L'anno seguente, Houston parte bene come campione uscente, ma durante la stagione qualcosa si rompe negli equilibri della squadra, e le possibilità di ripetersi sembrano pari allo 0. Con uno scambio di mercato, arriva in squadra Drexler, vecchio compagno di Hakeem al college, e anche grazie a lui arriva la qualificazione ai playoff, ma la squadra ha solo il sesto posto complessivo, e non sembra avere speranze contro le altre corazzate Nba. Al primo turno, Houston batte gli Utah Jazz di Stockton e Karl Malone in cinque, durissime partite, al secondo elimina i Phoenix Suns di Charles Barkley in sette sfide, rimontando da un 3-1 che sembrava una sentenza. Nelle Finali a Ovest, Olajuwon affronta i San Antonio Spurs del centro David Robinson, miglior giocatore dell'anno, e stimolato dalla sfida dimostra tutta la sua superiorità sul rivale, trascinando la squadra alla vittoria dopo sei match con oltre 35 punti di media a partita. In Finale Nba, si trova davanti i giovani Orlando Magic e la loro stella, il centro emergente Shaquille O'Neal, che a fine carriera designerà Olajuwon come il miglior centro mai affrontato. La sfida, che sembra equilibrata, si rivela senza storia, Houston vince 4-0 ed è Campione Nba per il secondo anno consecutivo, firmando una delle imprese più grandi di sempre nella storia del basket americano, con Hakeem ancora una volta Mvp delle Finali. Tomjanovich, come detto, esalta il suo giocatore, invitando i tanti che lo avevano sottovalutato a rispettare il cuore di un campione.
Dopo l'apice, arriva l'inevitabile declino per Hakeem e per la sua squadra, logorata dagli anni e dagli infortuni. Olajuwon gioca ancora per cinque anni a Houston, ma non riesce più ad esprimersi ai massimi livelli per i tanti acciacchi che lo condizionano dopo mille battaglie, prova a cambiare aria nel 2000 trasferendosi a Toronto, ma dopo una sola stagione capisce che è il momento di dire basta, e lascia il basket. Solo come giocatore, però, perché da allora è sempre rimasto nell'ambiente della palla a spicchi, diventando un ottimo allenatore per tanti centri, come Yao Ming, Amar'e Stoudemire e recentemente Dwight Howard. Anche Kobe Bryant e Lebron James si sono rivolti a lui per imparare nuovi movimenti e migliorare il loro gioco vicino a canestro.
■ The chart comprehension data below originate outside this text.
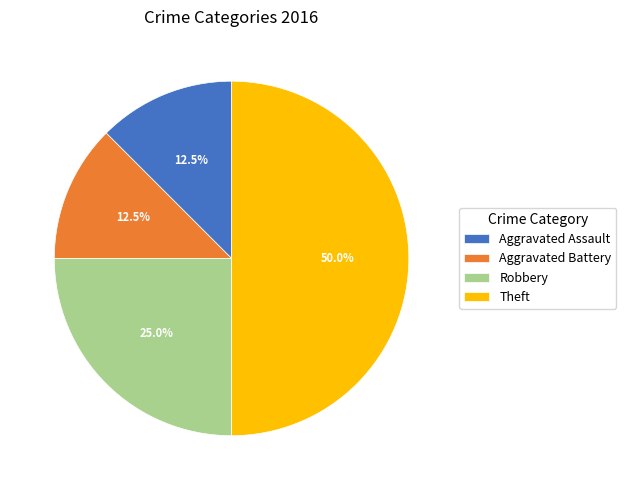

What is the ratio of the value at Aggravated Battery to the value at Aggravated Assault?

1.0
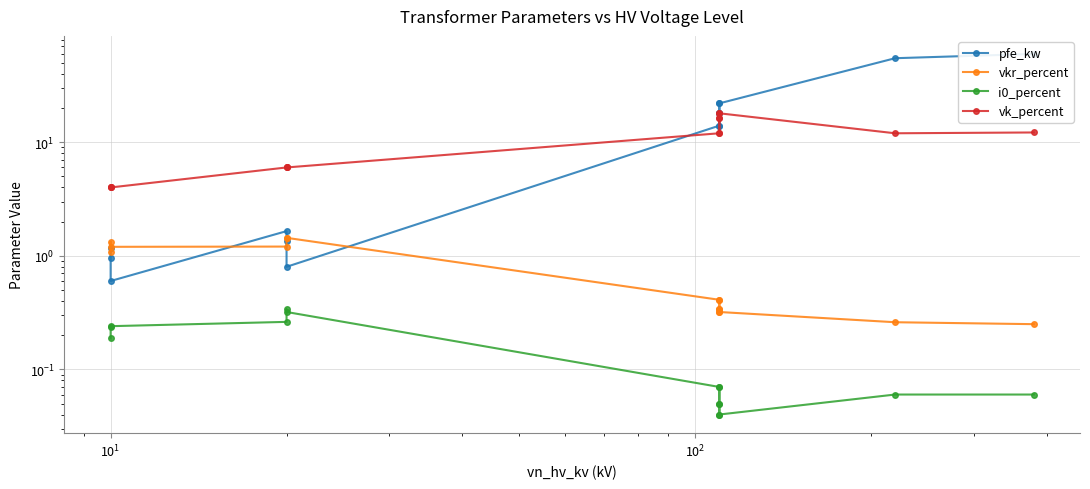

What is the sum of all vkr_percent values?

10.3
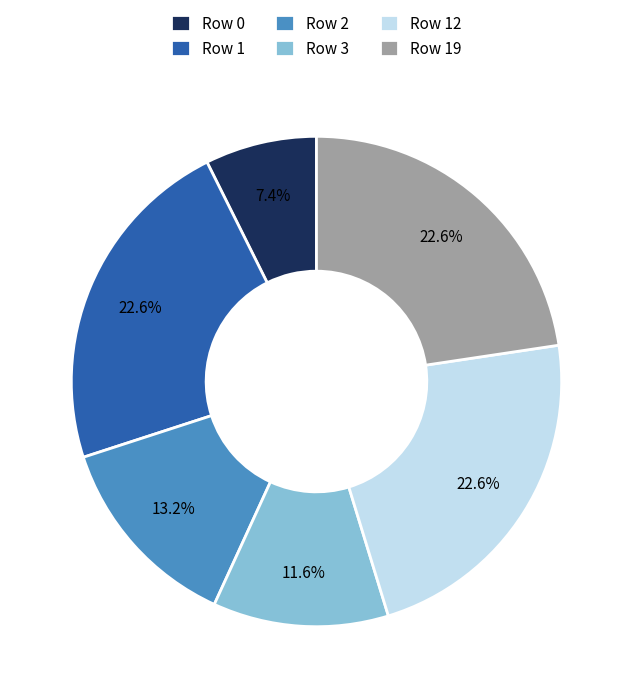

Between Row 0 and Row 3, which is larger?

Row 3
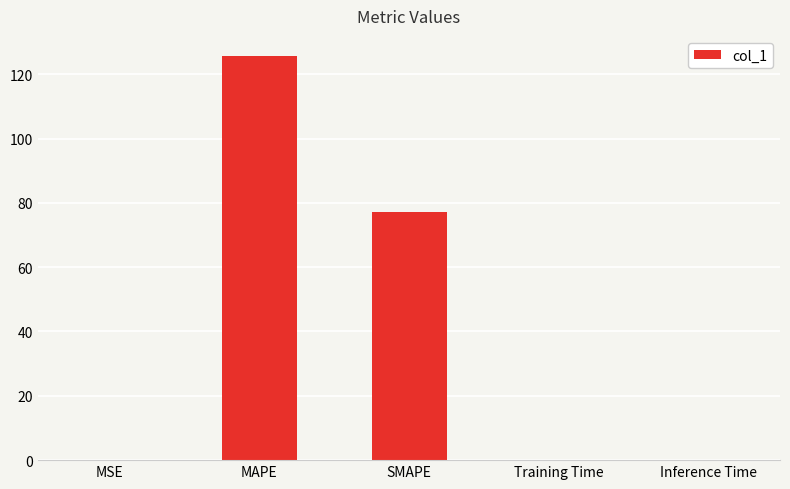

The chart shows a value of 0.0 at Training Time. True or false?

True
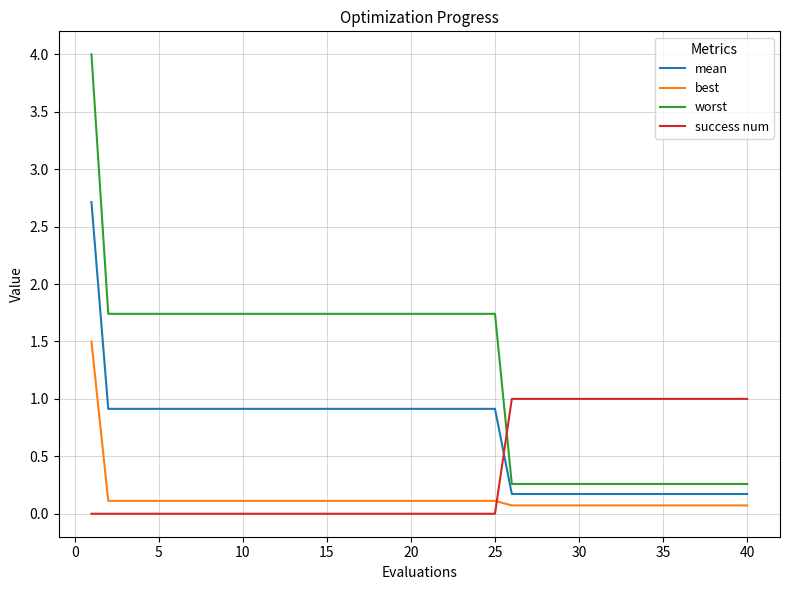

What is the minimum value for best?

0.1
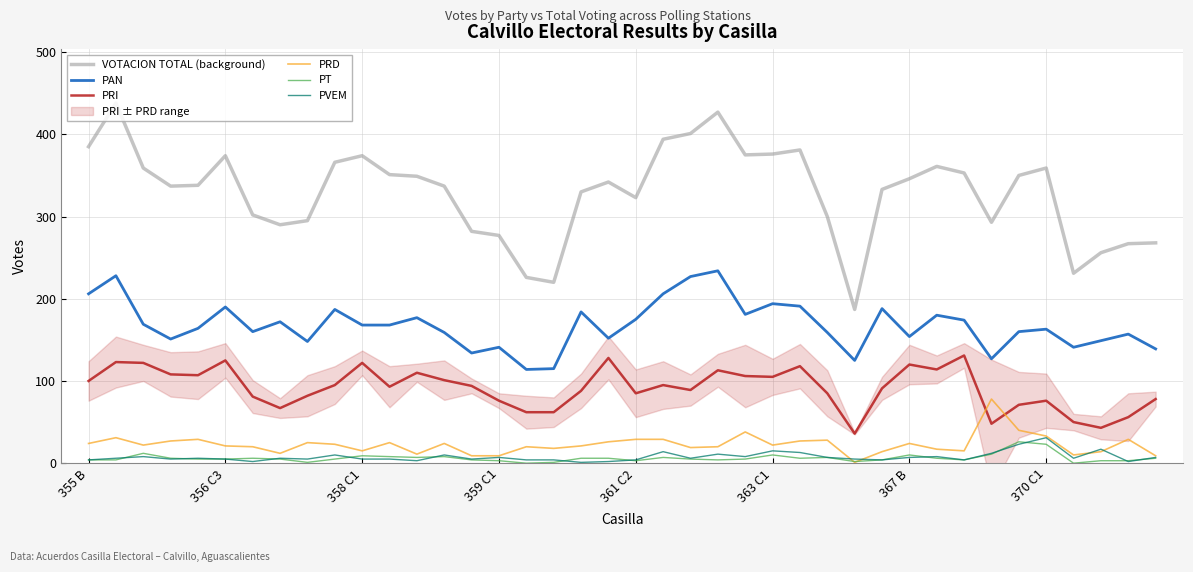

Is this an area chart (filled region under the line)?

No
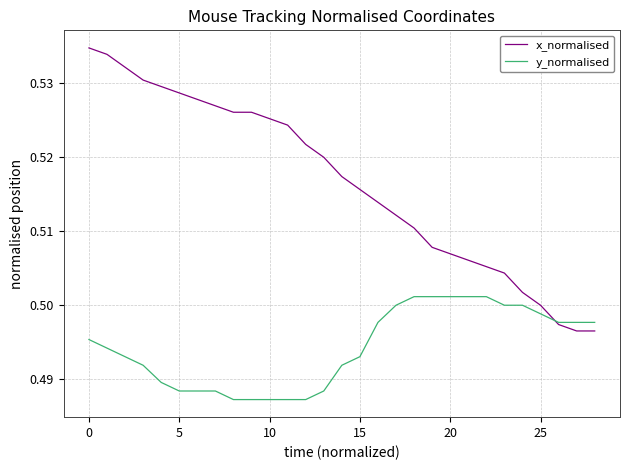

What are all the series names shown in the legend?

x_normalised, y_normalised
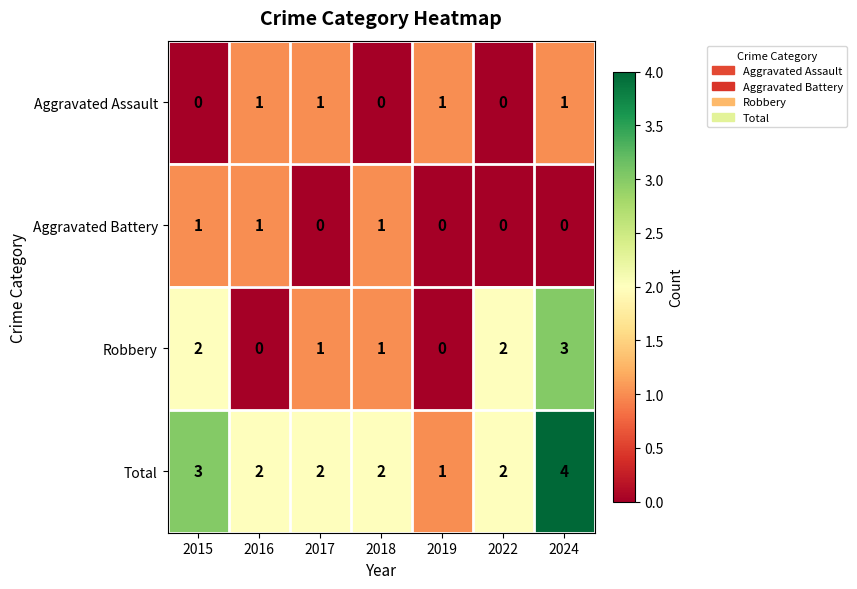

Is the value of Total at 2024 greater than the value of Aggravated Battery at 2015?

Yes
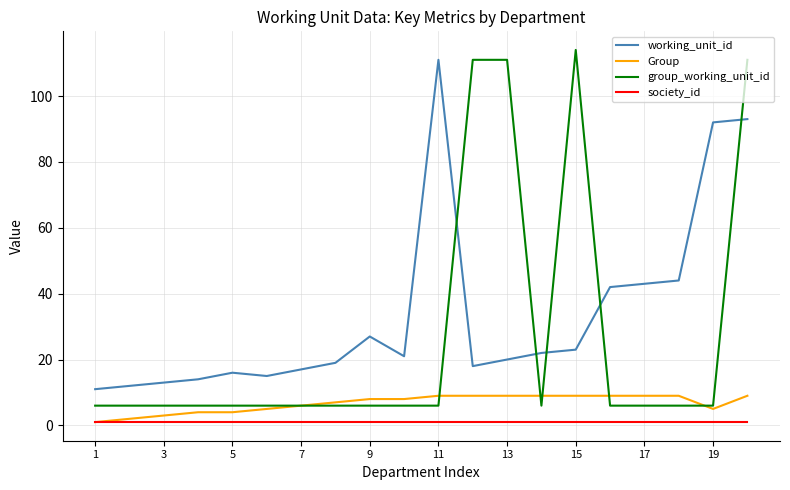

Which series has the largest range (max minus min)?

group_working_unit_id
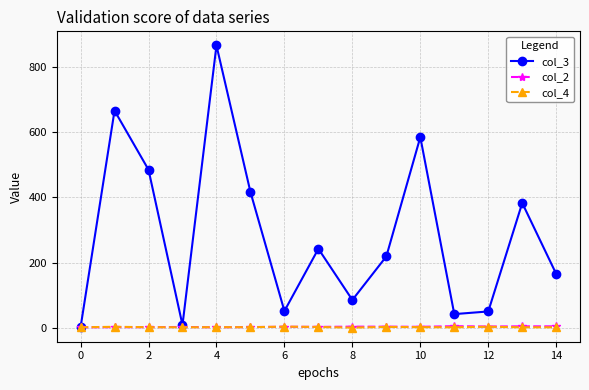

What is the highest value of the col_3 series?

867.3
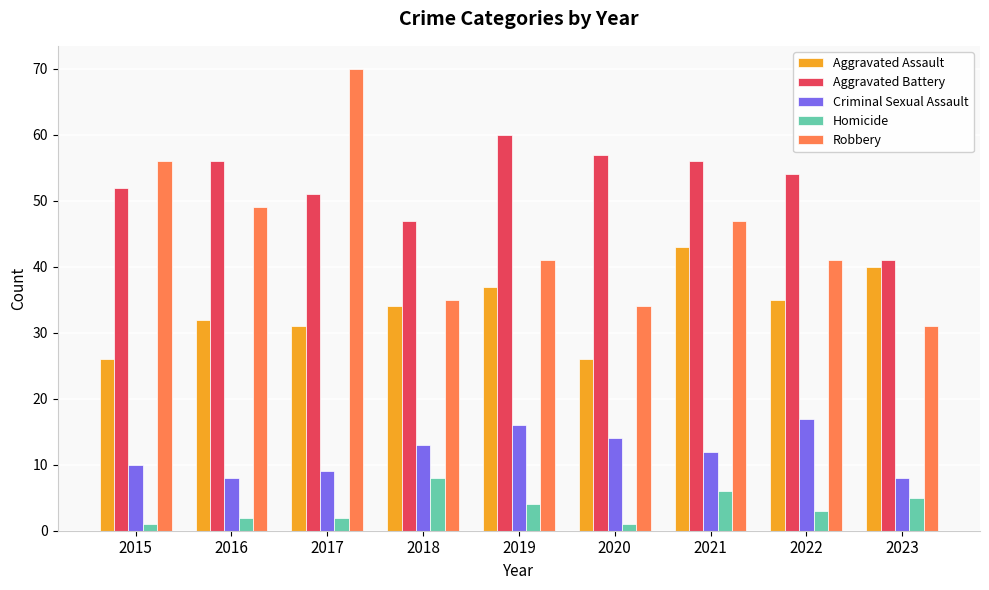

What is the value of the Criminal Sexual Assault bar at the 5th from the left?

16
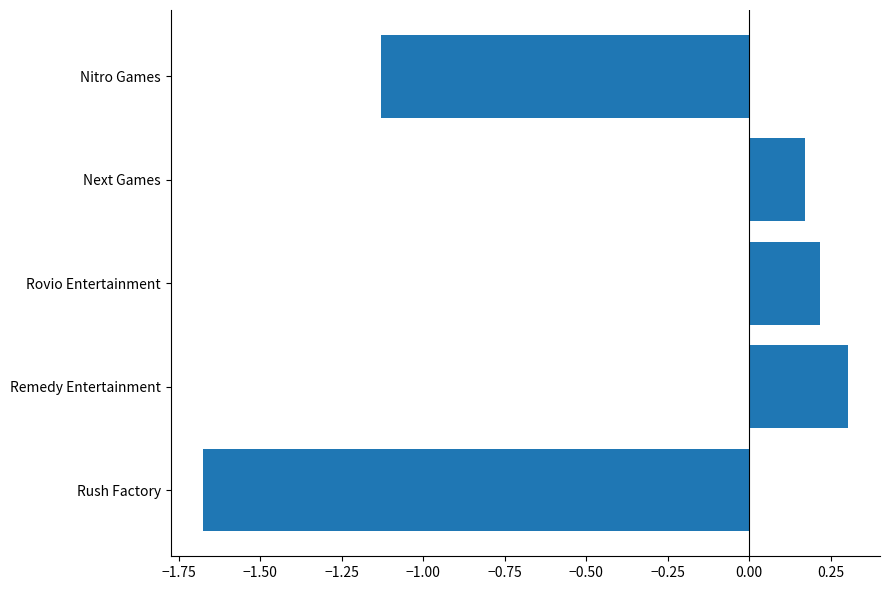

The value at Next Games is 0.3. True or false?

False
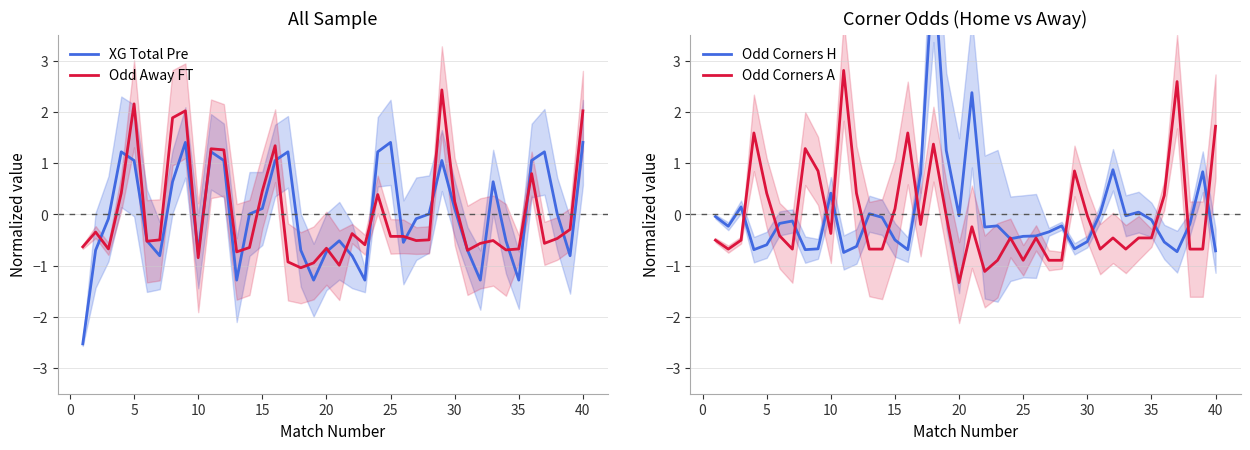

What is the maximum value shown in the chart?

4.9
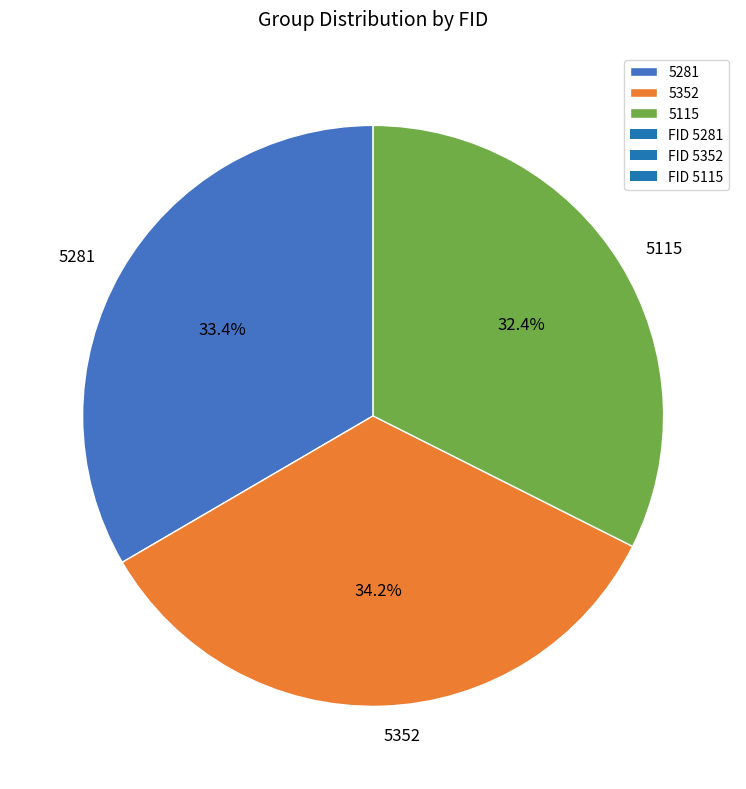

To the nearest percent, what percentage of the pie is 5281?

33%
Oggi, Olajuwon festeggia 50 anni, primo di quella grande generazione di campioni che sono nati nel 1963 (tra gli altri, Michael Jordan, Charles Barkley e Karl Malone) e che hanno dominato gli anni 80 e 90 del basket a livello mondiale. Centro dalla tecnica e dalle capacità incredibili, considerato uno dei giocatori più forti e più completi di sempre nel suo ruolo, The Dream continua ancora oggi ad ispirare centinaia di giovani che si avvicinano per la prima volta al mondo del basket, e che rivedono con occhi ammirati le sue battaglie contro gli altri grandi campioni della Nba. Più di tutti, rimane forte il messaggio che lui e il suo allenatore diedero al mondo in quell'indimenticabile primavera del 1995: non sottovalutate mai il cuore di un campione.